Is the cam 84 programmed for a normal cycle or profiled, then the opening 89 of the control valve 73 is during the entire cycle kept closed so that the outlet port 79 remains closed and a leakage liquid from the pressure chamber 23 is prevented. If a press cycle is required, which is lower than the normal cycle pressure, then cam 84 becomes so programmed or profiled that the opening 89 and consequently the outlet opening 79 can be opened so that liquid is out of the chamber during the entire cycle 23 can flow off. The outflowing liquid is fed to the motor 36 to the To support the advance of the plunger 35. During the advance of the plunger 35 is Drained liquid from chamber 36b.

If a pressing cycle is required in which pressures are used which are above the pressures which are used in a normal cycle, then additional liquid must be supplied to the pressure chamber 23 during this cycle. When the pressure in chamber 23 and consequently in the pressure line 69 connected to the chamber reaches the particular value which is programmed or profiled in the cam disk 84 for the respective position of the tappet 35, then liquid becomes which is present in excess of that liquid , which is required to maintain the program pressure, fed via the outlet opening 79 to the liquid motor 36. When the plunger 35 is raised, the cam disk 84 rotates in the right direction, and the control valve 73 is continuously adjusted in accordance with the cam disk profile. Since the pressure in the chamber 72 is regulated by the pressure relief valve and since the outlet port 79 is opened to keep the pressure in the chamber 71 and the pressure line 69 in accordance with the pressure in the chamber 72, the pressure in the pressure chamber becomes 23 maintained in accordance with the profiling of the cam disk.
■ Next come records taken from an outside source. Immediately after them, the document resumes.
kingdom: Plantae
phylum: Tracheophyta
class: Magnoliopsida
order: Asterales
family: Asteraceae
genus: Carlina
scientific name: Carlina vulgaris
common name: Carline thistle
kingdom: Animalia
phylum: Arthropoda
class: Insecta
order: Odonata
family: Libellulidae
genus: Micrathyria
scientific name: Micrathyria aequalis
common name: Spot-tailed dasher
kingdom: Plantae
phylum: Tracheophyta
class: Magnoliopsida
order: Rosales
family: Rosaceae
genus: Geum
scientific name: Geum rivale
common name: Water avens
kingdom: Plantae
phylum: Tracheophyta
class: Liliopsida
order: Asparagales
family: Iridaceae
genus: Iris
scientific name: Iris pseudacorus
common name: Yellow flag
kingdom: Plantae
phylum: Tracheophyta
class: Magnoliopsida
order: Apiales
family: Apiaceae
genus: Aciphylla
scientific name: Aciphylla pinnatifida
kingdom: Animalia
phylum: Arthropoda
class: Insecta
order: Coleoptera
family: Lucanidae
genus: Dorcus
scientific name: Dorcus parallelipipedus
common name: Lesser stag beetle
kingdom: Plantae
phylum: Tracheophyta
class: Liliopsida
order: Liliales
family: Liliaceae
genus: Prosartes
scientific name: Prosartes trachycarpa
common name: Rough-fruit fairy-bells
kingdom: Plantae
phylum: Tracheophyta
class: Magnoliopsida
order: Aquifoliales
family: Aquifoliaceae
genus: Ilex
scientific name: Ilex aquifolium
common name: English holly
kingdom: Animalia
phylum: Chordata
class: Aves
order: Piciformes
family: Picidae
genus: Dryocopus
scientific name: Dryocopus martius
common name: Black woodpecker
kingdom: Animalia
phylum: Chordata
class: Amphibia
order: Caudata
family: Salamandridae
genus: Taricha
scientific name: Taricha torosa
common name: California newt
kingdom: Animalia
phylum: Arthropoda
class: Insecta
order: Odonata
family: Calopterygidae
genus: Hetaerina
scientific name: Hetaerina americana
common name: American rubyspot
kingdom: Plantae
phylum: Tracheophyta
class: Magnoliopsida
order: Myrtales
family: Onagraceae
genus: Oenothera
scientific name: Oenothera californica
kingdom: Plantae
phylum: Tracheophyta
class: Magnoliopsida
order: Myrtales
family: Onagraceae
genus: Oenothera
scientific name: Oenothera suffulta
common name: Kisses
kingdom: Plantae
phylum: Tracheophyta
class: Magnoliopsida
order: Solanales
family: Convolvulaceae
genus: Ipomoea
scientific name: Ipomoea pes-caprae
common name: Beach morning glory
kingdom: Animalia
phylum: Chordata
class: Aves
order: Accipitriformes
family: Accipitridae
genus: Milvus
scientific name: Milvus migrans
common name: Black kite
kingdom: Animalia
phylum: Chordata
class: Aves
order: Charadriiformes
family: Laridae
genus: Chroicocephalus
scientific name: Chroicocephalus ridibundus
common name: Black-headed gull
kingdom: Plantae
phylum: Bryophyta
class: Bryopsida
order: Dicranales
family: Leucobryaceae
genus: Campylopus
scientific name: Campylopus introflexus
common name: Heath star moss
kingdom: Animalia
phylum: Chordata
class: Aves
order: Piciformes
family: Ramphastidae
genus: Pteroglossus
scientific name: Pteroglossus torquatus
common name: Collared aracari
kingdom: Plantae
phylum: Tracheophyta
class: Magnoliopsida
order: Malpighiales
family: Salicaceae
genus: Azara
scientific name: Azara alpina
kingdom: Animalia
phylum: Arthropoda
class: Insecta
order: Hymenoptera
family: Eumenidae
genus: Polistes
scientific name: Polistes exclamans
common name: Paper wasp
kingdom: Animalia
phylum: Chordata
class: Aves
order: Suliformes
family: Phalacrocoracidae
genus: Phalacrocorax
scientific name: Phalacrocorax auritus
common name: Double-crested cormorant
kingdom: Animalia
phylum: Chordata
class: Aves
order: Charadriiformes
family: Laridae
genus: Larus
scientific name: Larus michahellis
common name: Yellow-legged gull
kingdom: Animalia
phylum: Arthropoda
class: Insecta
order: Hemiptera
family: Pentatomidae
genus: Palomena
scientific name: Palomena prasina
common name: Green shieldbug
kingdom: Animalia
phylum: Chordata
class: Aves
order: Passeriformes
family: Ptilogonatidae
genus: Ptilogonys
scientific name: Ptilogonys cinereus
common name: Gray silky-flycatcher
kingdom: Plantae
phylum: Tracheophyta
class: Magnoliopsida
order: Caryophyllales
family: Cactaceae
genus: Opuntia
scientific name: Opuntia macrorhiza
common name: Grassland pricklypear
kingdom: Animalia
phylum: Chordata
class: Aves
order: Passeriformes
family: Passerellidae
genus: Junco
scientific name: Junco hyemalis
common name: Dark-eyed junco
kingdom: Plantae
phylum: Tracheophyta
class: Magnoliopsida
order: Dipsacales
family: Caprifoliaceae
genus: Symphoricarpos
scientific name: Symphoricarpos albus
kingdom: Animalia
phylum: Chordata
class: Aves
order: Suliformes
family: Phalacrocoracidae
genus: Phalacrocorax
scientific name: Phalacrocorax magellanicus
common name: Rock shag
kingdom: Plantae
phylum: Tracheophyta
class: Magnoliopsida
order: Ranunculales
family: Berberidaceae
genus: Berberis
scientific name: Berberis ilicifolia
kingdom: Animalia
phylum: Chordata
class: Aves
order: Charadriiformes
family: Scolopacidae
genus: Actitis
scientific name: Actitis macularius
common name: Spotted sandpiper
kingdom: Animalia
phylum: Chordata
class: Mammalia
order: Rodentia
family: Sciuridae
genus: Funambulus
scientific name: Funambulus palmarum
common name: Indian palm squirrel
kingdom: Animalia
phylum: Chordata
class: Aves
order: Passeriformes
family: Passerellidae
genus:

After the ram 35 has been advanced so far that the workpiece 16 is completely formed, the solenoid 58 is switched on in order to move the valve piston 101 of a check valve 102 to the right. The switching of the shut-off valve 102 connected to the control line 74 relieves the pressure in this control line 74 and consequently the pressure in the pressure line 69 and in the pressure chamber 23.

Claims (1)

Claim: Hydraulic compression molding press for sheet metal working with a plunger that can be displaced by a liquid motor and a pressure chamber closed off from the plunger by a membrane and connected to a pressure fluid source as a die, the pressure of which is generated as the plunger advances by draining liquid via a depending on the tappet position adjustable overpressure valve can be regulated, characterized in that the outlet opening (79) of the overpressure valve (70) is connected to the feed side (36e) of the liquid motor (36) of the tappet (35) 1210 040; U.S. Patent No. 2,783,728.